------ Document segment
Service: secretsmanager · 2026-05-22 · Documentation low

File: secretsmanager/latest/userguide/secrets-manager-agent.md

Summary

Added documentation for cross-account secret retrieval using role chaining and pre-fetching secrets at startup. Updated configuration options and examples.

Security assessment

The changes document security features like cross-account access via IAM role chaining (requiring sts:AssumeRole permissions) and pre-fetch configuration. No evidence of addressing a specific vulnerability; these are feature enhancements explaining secure implementation patterns.

Diff

diff --git a/secretsmanager/latest/userguide/secrets-manager-agent.md b/secretsmanager/latest/userguide/secrets-manager-agent.md
index 98c73fe78..01898d8c6 100644
--- a//secretsmanager/latest/userguide/secrets-manager-agent.md
+++ b//secretsmanager/latest/userguide/secrets-manager-agent.md
@@ -7 +7 @@
-How the Secrets Manager Agent worksUnderstanding Secrets Manager Agent cachingBuild the Secrets Manager AgentInstall the Secrets Manager AgentRetrieve secrets with the Secrets Manager AgentUnderstanding the refreshNow parameterConfiguration optionsOptional featuresLoggingSecurity considerations
+How the Secrets Manager Agent worksUnderstanding Secrets Manager Agent cachingBuild the Secrets Manager AgentInstall the Secrets Manager AgentRetrieve secrets with the Secrets Manager AgentUnderstanding the refreshNow parameterRetrieve secrets across accounts with role chainingPre-fetch secrets at startupConfiguration optionsOptional featuresLoggingSecurity considerations
@@ -27,0 +28,2 @@ The Secrets Manager Agent retrieves and caches secrets in memory, allowing your
+The Secrets Manager Agent is open source. The source code, installation instructions, and latest release information are available on [GitHub](https://github.com/aws/aws-secretsmanager-agent).
------------
------ Given data
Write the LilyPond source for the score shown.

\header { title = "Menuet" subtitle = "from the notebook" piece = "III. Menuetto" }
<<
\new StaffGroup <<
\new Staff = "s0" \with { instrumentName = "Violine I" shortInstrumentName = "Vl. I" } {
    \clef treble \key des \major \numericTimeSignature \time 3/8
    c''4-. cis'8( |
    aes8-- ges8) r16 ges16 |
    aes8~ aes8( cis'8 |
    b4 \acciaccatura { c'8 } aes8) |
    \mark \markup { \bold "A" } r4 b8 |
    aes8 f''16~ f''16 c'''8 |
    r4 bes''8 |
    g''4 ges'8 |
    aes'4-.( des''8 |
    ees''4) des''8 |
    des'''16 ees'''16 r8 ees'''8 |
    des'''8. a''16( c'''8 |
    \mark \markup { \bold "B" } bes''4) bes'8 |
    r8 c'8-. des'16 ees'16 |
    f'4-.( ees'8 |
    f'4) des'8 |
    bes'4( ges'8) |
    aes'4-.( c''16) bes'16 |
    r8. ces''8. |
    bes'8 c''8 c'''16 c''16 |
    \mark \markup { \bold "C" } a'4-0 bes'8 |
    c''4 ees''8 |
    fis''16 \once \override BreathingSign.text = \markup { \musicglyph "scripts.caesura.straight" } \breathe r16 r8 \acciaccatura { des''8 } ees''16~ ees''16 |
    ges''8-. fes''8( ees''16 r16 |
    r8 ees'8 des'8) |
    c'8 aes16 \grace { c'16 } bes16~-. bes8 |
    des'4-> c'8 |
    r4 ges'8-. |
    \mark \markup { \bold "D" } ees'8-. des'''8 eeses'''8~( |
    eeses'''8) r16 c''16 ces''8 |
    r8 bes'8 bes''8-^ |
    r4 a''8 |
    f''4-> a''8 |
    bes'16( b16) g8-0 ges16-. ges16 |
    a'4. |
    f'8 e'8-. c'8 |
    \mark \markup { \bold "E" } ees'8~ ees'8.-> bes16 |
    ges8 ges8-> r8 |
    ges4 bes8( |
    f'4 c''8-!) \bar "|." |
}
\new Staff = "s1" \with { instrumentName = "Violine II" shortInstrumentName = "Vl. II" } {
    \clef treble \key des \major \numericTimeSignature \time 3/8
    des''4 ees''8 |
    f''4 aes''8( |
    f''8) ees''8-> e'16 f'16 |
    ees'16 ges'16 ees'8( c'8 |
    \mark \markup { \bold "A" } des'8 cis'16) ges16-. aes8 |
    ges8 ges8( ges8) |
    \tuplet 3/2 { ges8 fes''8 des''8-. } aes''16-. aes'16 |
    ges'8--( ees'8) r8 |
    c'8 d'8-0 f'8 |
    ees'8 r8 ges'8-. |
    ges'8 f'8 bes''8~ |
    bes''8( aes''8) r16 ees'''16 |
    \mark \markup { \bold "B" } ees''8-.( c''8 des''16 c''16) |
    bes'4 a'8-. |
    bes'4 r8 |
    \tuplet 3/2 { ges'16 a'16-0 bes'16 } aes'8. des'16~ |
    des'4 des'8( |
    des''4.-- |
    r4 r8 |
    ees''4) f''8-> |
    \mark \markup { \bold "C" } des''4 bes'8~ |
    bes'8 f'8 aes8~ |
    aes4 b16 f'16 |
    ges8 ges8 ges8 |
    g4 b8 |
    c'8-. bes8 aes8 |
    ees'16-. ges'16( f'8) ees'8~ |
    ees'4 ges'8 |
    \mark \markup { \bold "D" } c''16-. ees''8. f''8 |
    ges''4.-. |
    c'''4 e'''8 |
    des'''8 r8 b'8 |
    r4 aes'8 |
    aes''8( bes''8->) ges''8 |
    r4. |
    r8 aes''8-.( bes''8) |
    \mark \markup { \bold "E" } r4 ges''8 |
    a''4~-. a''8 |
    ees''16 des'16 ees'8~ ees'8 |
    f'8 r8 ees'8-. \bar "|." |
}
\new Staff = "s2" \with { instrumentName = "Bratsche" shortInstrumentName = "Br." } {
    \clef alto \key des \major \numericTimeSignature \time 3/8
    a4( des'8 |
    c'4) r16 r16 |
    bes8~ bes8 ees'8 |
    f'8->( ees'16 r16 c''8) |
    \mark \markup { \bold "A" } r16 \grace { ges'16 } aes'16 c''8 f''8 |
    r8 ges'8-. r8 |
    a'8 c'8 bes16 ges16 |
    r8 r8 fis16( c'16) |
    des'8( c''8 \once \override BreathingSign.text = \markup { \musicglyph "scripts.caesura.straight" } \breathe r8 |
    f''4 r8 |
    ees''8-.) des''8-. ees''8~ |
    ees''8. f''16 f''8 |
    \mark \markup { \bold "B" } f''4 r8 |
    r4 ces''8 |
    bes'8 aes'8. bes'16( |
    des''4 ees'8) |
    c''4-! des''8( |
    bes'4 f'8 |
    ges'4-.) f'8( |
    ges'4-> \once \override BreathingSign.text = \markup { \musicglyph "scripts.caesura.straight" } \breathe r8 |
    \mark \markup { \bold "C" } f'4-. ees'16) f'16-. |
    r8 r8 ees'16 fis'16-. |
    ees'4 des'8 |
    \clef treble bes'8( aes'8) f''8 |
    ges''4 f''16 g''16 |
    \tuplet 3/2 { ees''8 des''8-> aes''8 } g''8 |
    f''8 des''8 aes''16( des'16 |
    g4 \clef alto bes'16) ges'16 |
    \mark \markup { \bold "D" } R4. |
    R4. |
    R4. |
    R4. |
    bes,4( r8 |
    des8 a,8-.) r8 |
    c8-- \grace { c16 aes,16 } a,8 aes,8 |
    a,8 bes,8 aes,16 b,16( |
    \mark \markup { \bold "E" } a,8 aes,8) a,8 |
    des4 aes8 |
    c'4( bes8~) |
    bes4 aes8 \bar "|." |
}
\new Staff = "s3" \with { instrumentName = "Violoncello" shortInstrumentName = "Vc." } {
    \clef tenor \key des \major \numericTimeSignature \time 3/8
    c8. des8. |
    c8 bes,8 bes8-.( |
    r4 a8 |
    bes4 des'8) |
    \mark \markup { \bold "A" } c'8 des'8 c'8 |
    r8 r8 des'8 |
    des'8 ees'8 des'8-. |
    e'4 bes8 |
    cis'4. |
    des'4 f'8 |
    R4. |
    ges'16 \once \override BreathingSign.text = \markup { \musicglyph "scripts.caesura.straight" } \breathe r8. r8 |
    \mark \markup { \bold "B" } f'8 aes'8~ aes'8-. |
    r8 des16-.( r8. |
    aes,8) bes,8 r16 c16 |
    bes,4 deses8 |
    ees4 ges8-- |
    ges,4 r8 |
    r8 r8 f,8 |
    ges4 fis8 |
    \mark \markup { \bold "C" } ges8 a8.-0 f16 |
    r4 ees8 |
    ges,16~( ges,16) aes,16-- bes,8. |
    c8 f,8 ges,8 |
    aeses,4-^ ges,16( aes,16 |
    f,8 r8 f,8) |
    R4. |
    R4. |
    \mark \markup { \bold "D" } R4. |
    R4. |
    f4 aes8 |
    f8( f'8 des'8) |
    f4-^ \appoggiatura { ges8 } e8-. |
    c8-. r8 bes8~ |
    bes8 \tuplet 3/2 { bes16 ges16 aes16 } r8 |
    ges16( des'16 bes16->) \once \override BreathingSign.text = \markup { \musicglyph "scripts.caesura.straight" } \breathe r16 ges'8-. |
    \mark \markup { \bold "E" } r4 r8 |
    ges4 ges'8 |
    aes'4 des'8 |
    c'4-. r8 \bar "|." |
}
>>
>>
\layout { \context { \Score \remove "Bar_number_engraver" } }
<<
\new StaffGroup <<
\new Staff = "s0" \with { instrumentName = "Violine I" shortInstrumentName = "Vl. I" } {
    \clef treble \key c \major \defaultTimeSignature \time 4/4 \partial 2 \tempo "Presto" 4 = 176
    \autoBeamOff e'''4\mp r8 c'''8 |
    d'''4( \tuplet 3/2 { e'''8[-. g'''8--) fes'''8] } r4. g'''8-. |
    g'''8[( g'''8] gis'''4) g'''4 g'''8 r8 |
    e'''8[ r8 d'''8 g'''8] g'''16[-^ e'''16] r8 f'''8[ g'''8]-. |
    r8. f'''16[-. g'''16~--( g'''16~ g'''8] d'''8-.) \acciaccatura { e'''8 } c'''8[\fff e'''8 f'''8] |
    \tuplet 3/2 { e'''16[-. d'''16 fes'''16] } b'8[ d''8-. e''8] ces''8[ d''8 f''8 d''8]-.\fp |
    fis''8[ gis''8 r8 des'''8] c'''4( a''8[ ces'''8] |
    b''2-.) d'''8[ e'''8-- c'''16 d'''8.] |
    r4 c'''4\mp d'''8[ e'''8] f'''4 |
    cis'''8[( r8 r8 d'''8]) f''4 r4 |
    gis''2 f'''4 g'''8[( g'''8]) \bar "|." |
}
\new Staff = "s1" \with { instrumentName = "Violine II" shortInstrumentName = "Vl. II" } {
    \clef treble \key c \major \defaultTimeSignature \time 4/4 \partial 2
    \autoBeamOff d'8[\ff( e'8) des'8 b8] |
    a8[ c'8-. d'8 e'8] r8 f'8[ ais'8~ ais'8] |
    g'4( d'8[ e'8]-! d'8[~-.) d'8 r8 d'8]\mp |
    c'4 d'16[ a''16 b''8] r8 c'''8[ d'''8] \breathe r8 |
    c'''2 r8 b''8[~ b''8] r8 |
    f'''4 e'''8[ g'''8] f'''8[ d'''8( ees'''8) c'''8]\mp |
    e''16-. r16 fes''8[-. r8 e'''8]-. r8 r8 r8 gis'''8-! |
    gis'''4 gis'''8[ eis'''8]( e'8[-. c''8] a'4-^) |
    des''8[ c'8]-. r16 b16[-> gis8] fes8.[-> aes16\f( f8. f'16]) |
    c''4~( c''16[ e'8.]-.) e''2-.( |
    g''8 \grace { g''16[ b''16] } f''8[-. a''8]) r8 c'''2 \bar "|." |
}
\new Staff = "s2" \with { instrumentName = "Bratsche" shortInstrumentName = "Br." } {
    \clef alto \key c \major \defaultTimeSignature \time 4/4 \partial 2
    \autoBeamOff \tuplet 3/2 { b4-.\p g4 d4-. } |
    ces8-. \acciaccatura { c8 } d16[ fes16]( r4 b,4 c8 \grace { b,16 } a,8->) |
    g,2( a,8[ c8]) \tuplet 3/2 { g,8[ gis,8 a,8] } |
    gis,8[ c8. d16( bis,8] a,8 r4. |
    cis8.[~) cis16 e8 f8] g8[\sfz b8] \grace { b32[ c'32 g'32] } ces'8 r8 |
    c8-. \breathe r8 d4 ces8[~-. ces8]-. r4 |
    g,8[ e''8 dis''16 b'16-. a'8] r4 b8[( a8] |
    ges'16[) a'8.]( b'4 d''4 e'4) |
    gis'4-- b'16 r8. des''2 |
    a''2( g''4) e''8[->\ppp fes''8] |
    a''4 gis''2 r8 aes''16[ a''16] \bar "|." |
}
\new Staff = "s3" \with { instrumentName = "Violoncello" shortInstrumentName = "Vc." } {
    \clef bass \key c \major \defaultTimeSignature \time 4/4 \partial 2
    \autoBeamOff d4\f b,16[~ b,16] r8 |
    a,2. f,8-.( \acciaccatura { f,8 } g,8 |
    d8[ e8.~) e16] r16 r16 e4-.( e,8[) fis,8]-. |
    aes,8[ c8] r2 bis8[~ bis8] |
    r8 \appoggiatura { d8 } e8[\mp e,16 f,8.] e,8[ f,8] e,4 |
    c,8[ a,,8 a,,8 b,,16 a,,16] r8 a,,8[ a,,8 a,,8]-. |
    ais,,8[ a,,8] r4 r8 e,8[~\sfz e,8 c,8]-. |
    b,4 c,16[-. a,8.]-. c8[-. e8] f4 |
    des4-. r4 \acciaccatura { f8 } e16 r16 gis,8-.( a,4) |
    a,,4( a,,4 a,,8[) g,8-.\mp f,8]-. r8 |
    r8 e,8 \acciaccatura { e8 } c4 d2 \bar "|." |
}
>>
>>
------------
Requirement: Retype the part of the Secrets Manager Agent documentation update starting at "Security assessment" and ending at "secure implementation patterns.".

Written answer:
Security assessment

The changes document security features like cross-account access via IAM role chaining (requiring sts:AssumeRole permissions) and pre-fetch configuration. No evidence of addressing a specific vulnerability; these are feature enhancements explaining secure implementation patterns.